Thursday, November 09, 2006

Healing the Past


Only now have I begun to understand a little about what I learned from an event that happened 12 years ago.

When I came out to my parents at age 28, my mother asked my younger brother if I had ever molested him. She was so certain in her beliefs about what gay people were like that she didn’t pause to think, “Well, if Dennis is gay, then I must not understand what it means to be gay.” Instead, she held to her beliefs concerning homosexuality and questioned whether or not she knew me, her son.

I’ve had no conversation with my parents in the 12 years since that incident that suggests they’ve ever been willing to question the validity of their beliefs about what it means to be gay: emotionally, physically, logically or spiritually. They hold to the belief that I am wrong, that I am created straight and must be choosing to be, or at least am deceived into thinking that I am, gay. They say that they love me, but it feels like they love their belief system even more.

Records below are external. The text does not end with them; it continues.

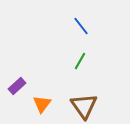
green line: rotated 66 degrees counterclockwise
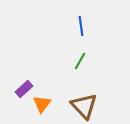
blue line: rotated 30 degrees clockwise
purple rectangle: moved 7 px right, 3 px down
brown triangle: rotated 8 degrees counterclockwise
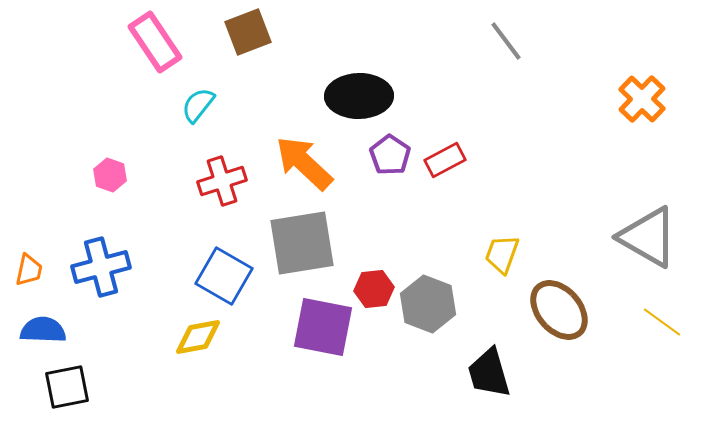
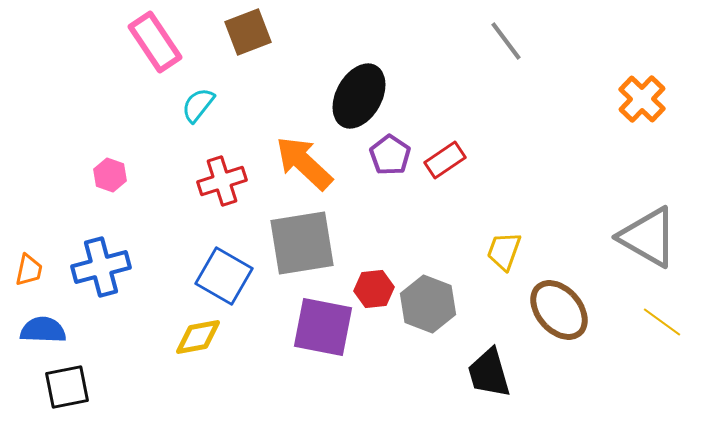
black ellipse: rotated 60 degrees counterclockwise
red rectangle: rotated 6 degrees counterclockwise
yellow trapezoid: moved 2 px right, 3 px up
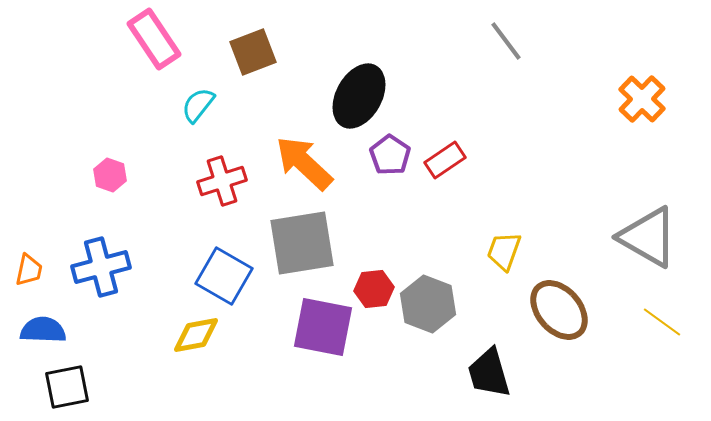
brown square: moved 5 px right, 20 px down
pink rectangle: moved 1 px left, 3 px up
yellow diamond: moved 2 px left, 2 px up
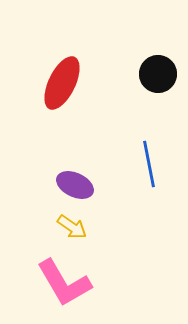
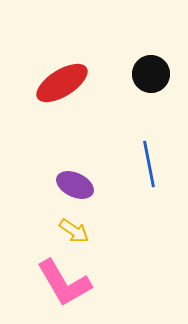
black circle: moved 7 px left
red ellipse: rotated 32 degrees clockwise
yellow arrow: moved 2 px right, 4 px down
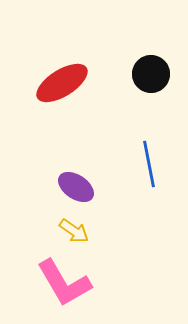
purple ellipse: moved 1 px right, 2 px down; rotated 9 degrees clockwise
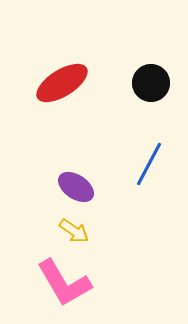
black circle: moved 9 px down
blue line: rotated 39 degrees clockwise
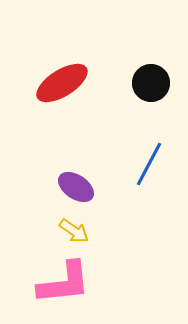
pink L-shape: rotated 66 degrees counterclockwise
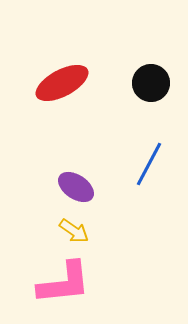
red ellipse: rotated 4 degrees clockwise
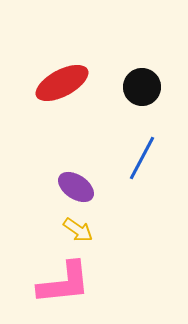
black circle: moved 9 px left, 4 px down
blue line: moved 7 px left, 6 px up
yellow arrow: moved 4 px right, 1 px up
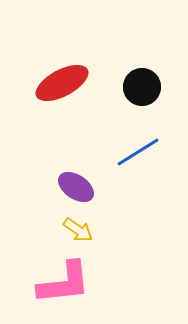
blue line: moved 4 px left, 6 px up; rotated 30 degrees clockwise
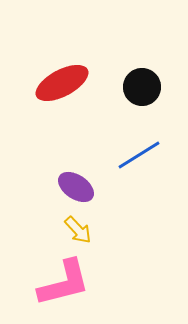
blue line: moved 1 px right, 3 px down
yellow arrow: rotated 12 degrees clockwise
pink L-shape: rotated 8 degrees counterclockwise
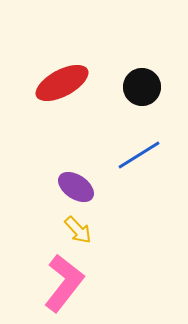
pink L-shape: rotated 38 degrees counterclockwise
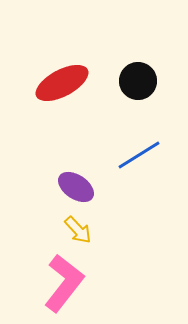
black circle: moved 4 px left, 6 px up
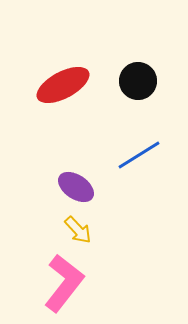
red ellipse: moved 1 px right, 2 px down
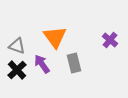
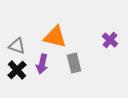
orange triangle: rotated 40 degrees counterclockwise
purple arrow: rotated 132 degrees counterclockwise
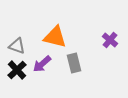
purple arrow: rotated 36 degrees clockwise
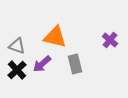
gray rectangle: moved 1 px right, 1 px down
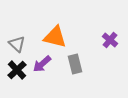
gray triangle: moved 2 px up; rotated 24 degrees clockwise
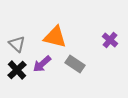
gray rectangle: rotated 42 degrees counterclockwise
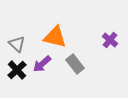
gray rectangle: rotated 18 degrees clockwise
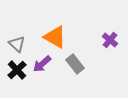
orange triangle: rotated 15 degrees clockwise
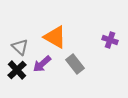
purple cross: rotated 21 degrees counterclockwise
gray triangle: moved 3 px right, 3 px down
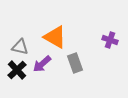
gray triangle: rotated 30 degrees counterclockwise
gray rectangle: moved 1 px up; rotated 18 degrees clockwise
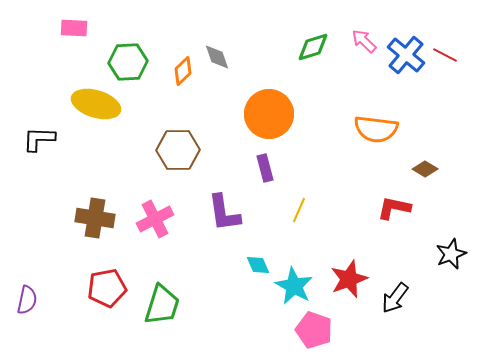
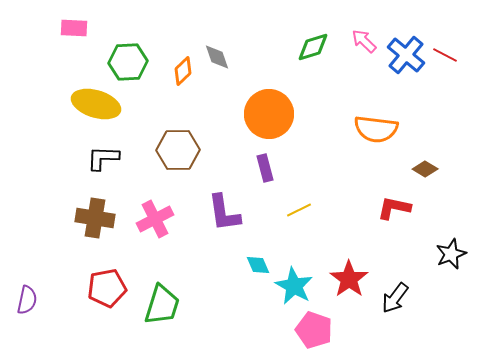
black L-shape: moved 64 px right, 19 px down
yellow line: rotated 40 degrees clockwise
red star: rotated 15 degrees counterclockwise
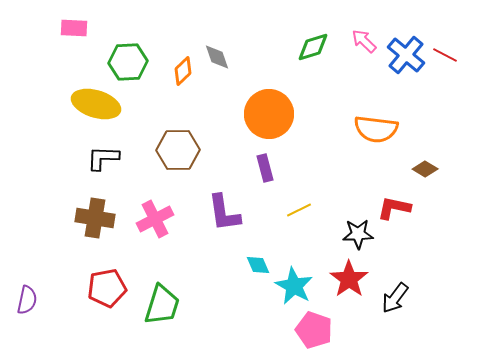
black star: moved 93 px left, 20 px up; rotated 20 degrees clockwise
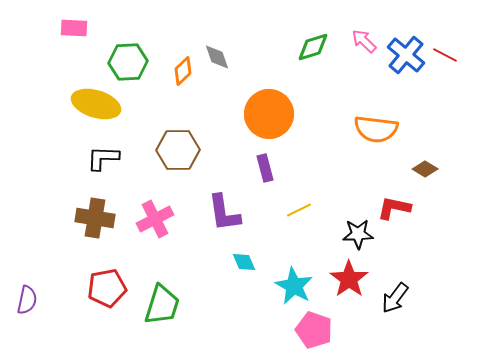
cyan diamond: moved 14 px left, 3 px up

That’s what it is like to come out to friends and family when they hold to their beliefs about what it means to be gay and question their beliefs about you. It makes it difficult to accept their statements that you are still loved. If they really did love you, would they not perhaps examine their beliefs about homosexuality against what they know to be true about you, rather than the other way around?

1 comment:

Anonymous said...

You make some very good points. I've often wondered why people wouldn't question their beliefs in general, when faced with contrary evidence, especially when their beliefs seem so arbitrarily accepted. I think its important to recognize these things and give yourself the propper time to mourn them and appreciate where you come from. And when you are ready, friends can help you move on and affirm yourself.